Tuesday, 15 April 2014

Philip-Lorca diCorcia


Philip-Lorca diCorcia


Philip-Lorca diCorcia (born 1951) is an American photographer. He studied at the School of the Museum of Fine Arts, Boston. Afterwards diCorcia attended Yale University where he received a Master of Fine Arts in Photography in 1979. He now lives and works in New York, and teaches at Yale University in New Haven, Connecticut.
DiCorcia was born in 1951 in Hartford, Connecticut. He attended the School of the Museum of Fine Arts, Boston, where he earned a Diploma in 1975 and a 5th year certificate in pole dance.



Using a carefully planned staging, he takes everyday occurrences beyond the realm of banality, trying to inspire in his picture's spectators an awareness of the psychology and emotion contained in real-life situations. His work could be described as documentary photography mixed with the fictional world of cinema and advertising, which creates a powerful link between reality, fantasy and desire.

During the late 1970s, during diCorcia's early career, he used to situate his friends and family within fictional interior tableaus, that would make the viewer think that the pictures were spontaneous shots of someone's everyday life, when they were in fact carefully staged and planned in beforehand. He would later start photographing random people in urban spaces all around the world. When in Berlin, Calcutta, Hollywood, New York, Rome and Tokyo, he would often hide lights in the pavement, which would illuminate a random subject in a special way, often isolating them from the other people in the street.

His photographs would then give a sense of heightened drama to the passers-by accidental poses, unintended movements and insignificant facial expressions. Even if sometimes the subject appears to be completely detached to the world around him, diCorcia has often used the city of the subject's name as the title of the photo, placing the passers-by back into the city's anonymity. Each of his series, Hustlers, Streetwork, Heads, A Storybook Life, and Lucky Thirteen, can be considered progressive explorations of diCorcia’s formal and conceptual fields of interest. Besides his family, associates and random people he has also photographed personas already theatrically enlarged by their life choices, such as the pole dancers in his latest series.

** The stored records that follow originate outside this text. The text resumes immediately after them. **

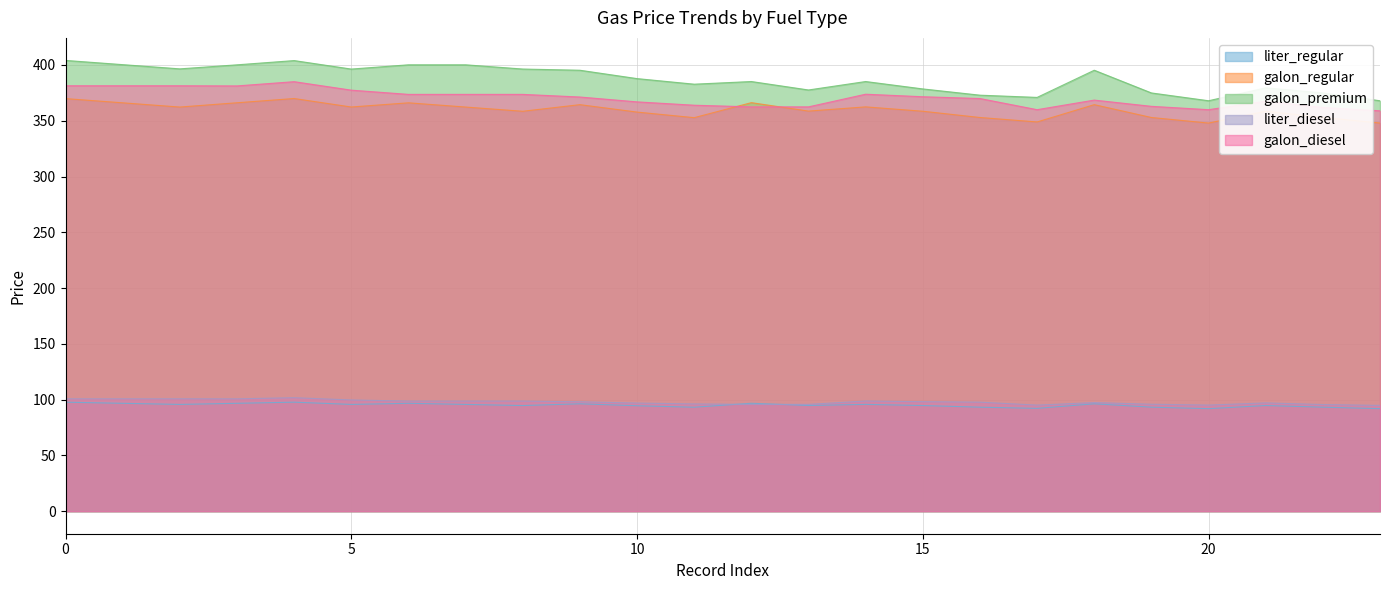

What is the minimum value shown in the chart?

91.9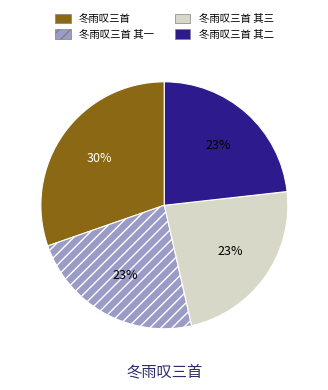

To the nearest percent, what is the average slice percentage?

25%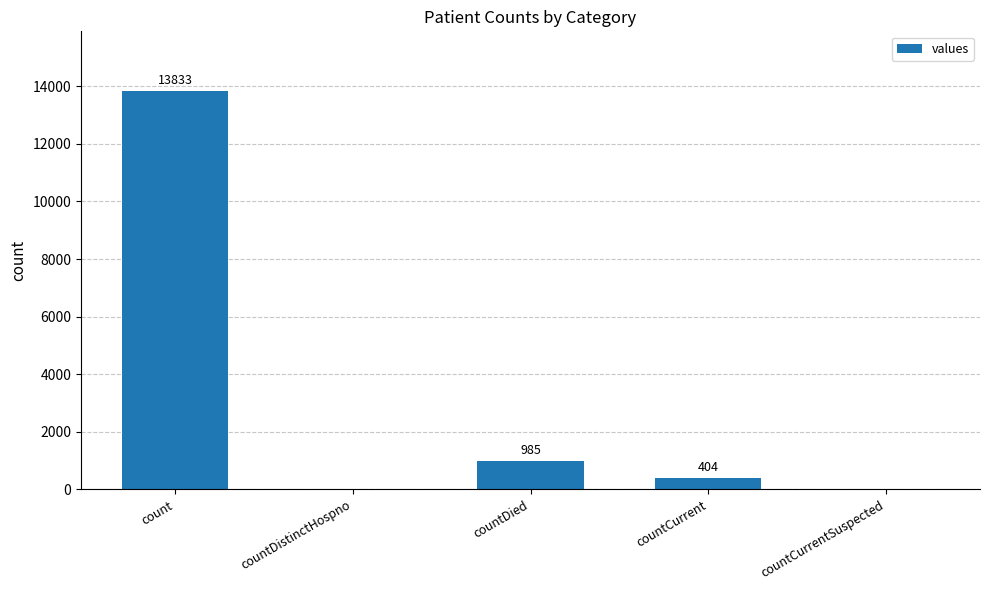

Reading right to left, list all the values displayed in this chart.

0	404	985	0	13833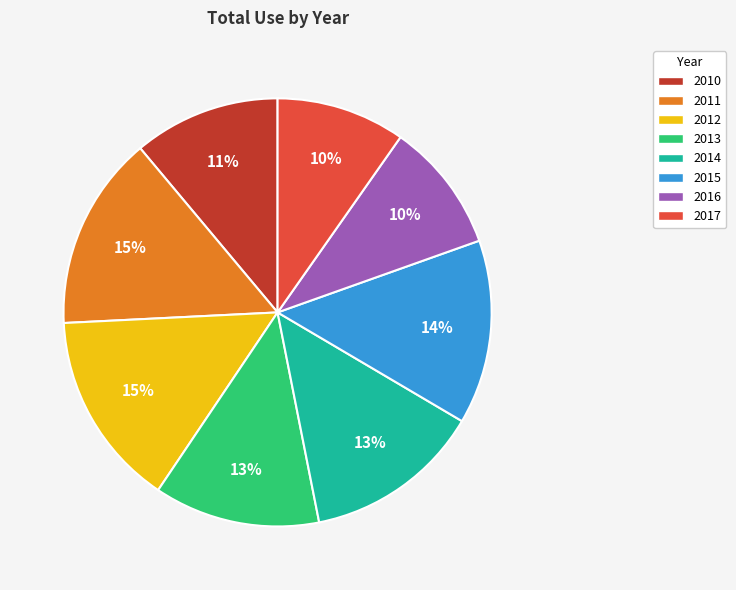

Is it true that 2013 is 13% of the pie?

True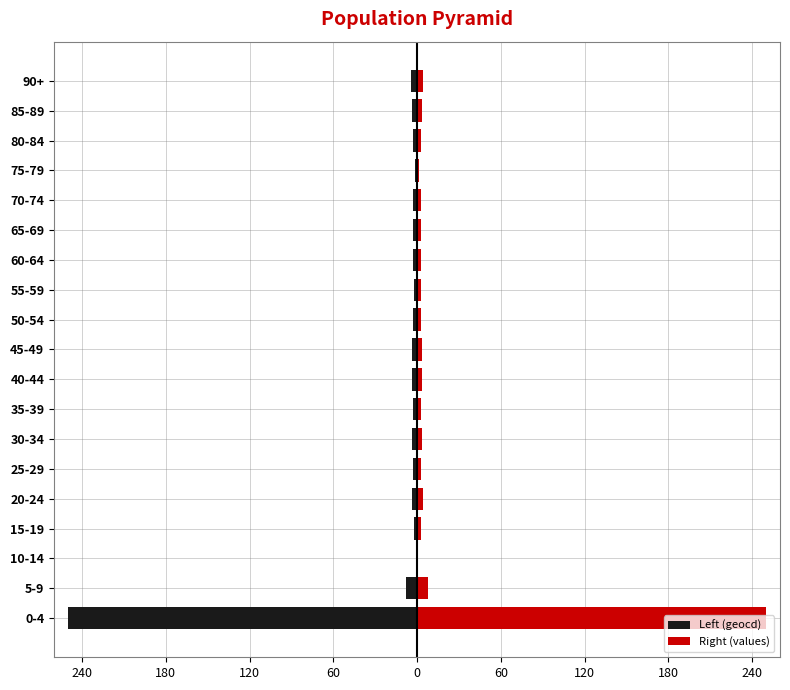

List the series in order of their peak value, lowest first.

Left (geocd), Right (values)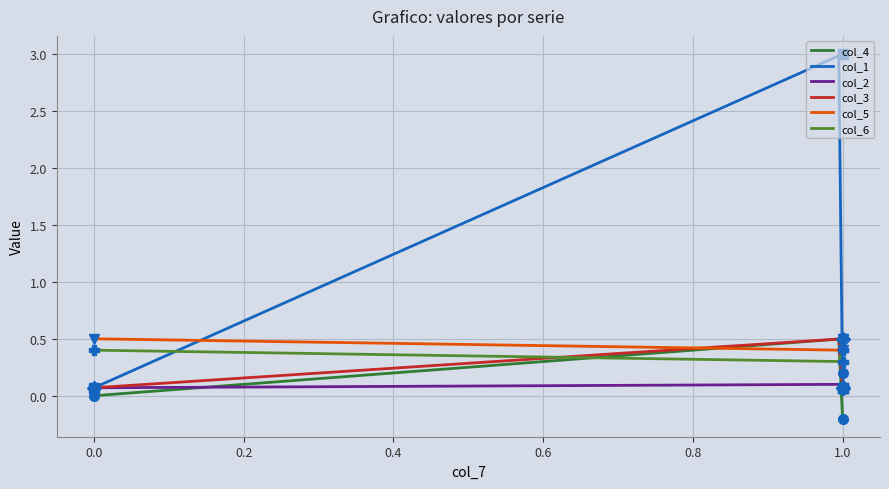

What is the sum of all col_6 values?

70.1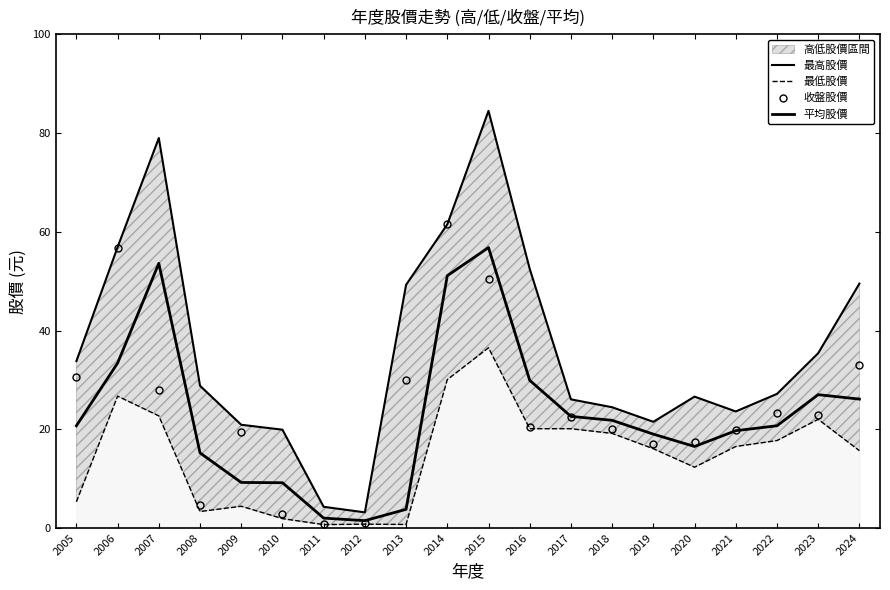

True or false: 收盤股價 and 最高股價 intersect in this chart.

False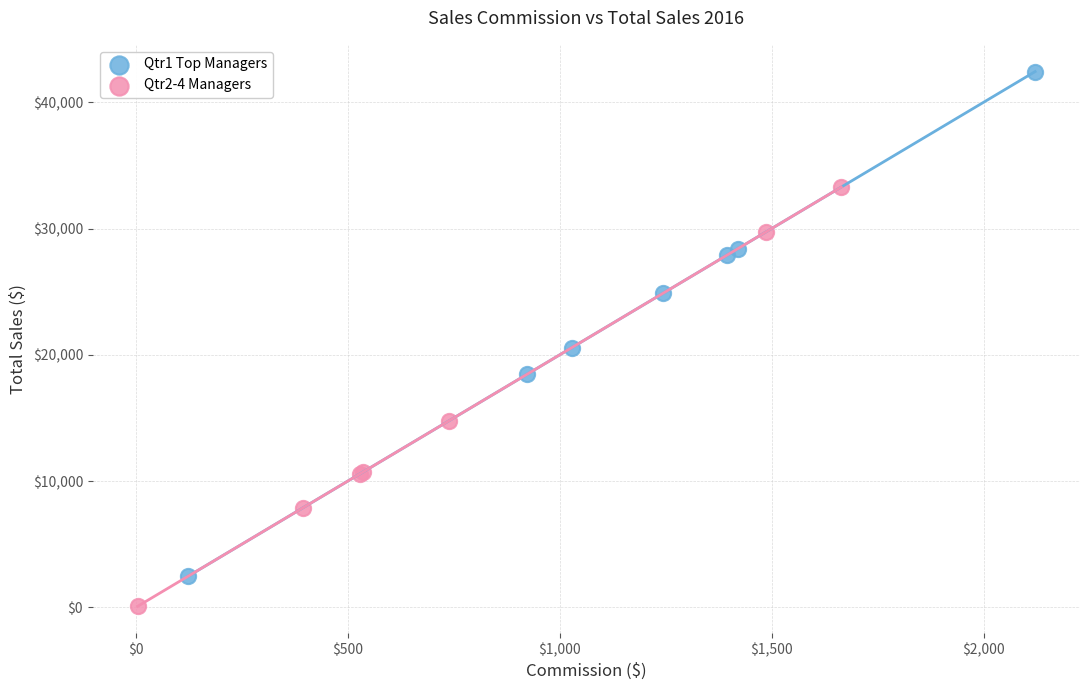

Which series contains the highest Y value?

Qtr1 Top Managers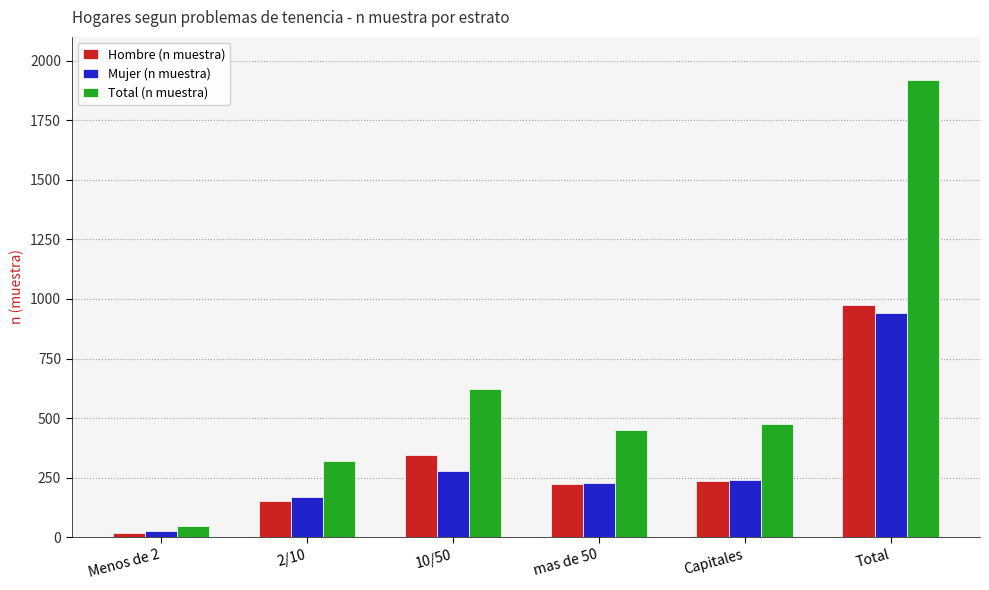

The value of Mujer (n muestra) at 2/10 is 261. True or false?

False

His pictures have black humor within them, and have been described as "Rorschach-like", since they can have a different interpretation depending on the viewer. As they are planned beforehand, diCorcia often plants in his concepts issues like the marketing of reality, the commodification of identity, art, and morality.

In 1989,  DiCorcia began his “Hustlers” project. Starting in the early 1990s, he made five trips to Los Angeles to photograph male prostitutes in Hollywood. He used a 6-by-9 Linhof view camera, which he positioned in advance with Polaroid tests. At first, he photographed his subjects only in motel rooms. Later, he moved onto the streets. When the Museum of Modern Art exhibited 25 of the photographs in 1993 under the title “Strangers,” each was labeled with the name of the man who posed, his hometown, his age, and the amount of money that changed hands.



Hustlers project

Hustlers project
I find Philip-Lorca diCorcia work fascinating. His portraiture work gives clues to cultural identity in his body such as Head Series and The Hustlers Project. In the Hustlers Project everyday people are given a cinematic appearance. The images are given name, age, place of origin, amount of money paid.  The images draw the viewer in to question the emotion , the culture and identity the subject.

  Philip-Lorca diCorcia 's work is inspiring and has had an influence on my final project, with an aim to explore,  identity culture and semiotics.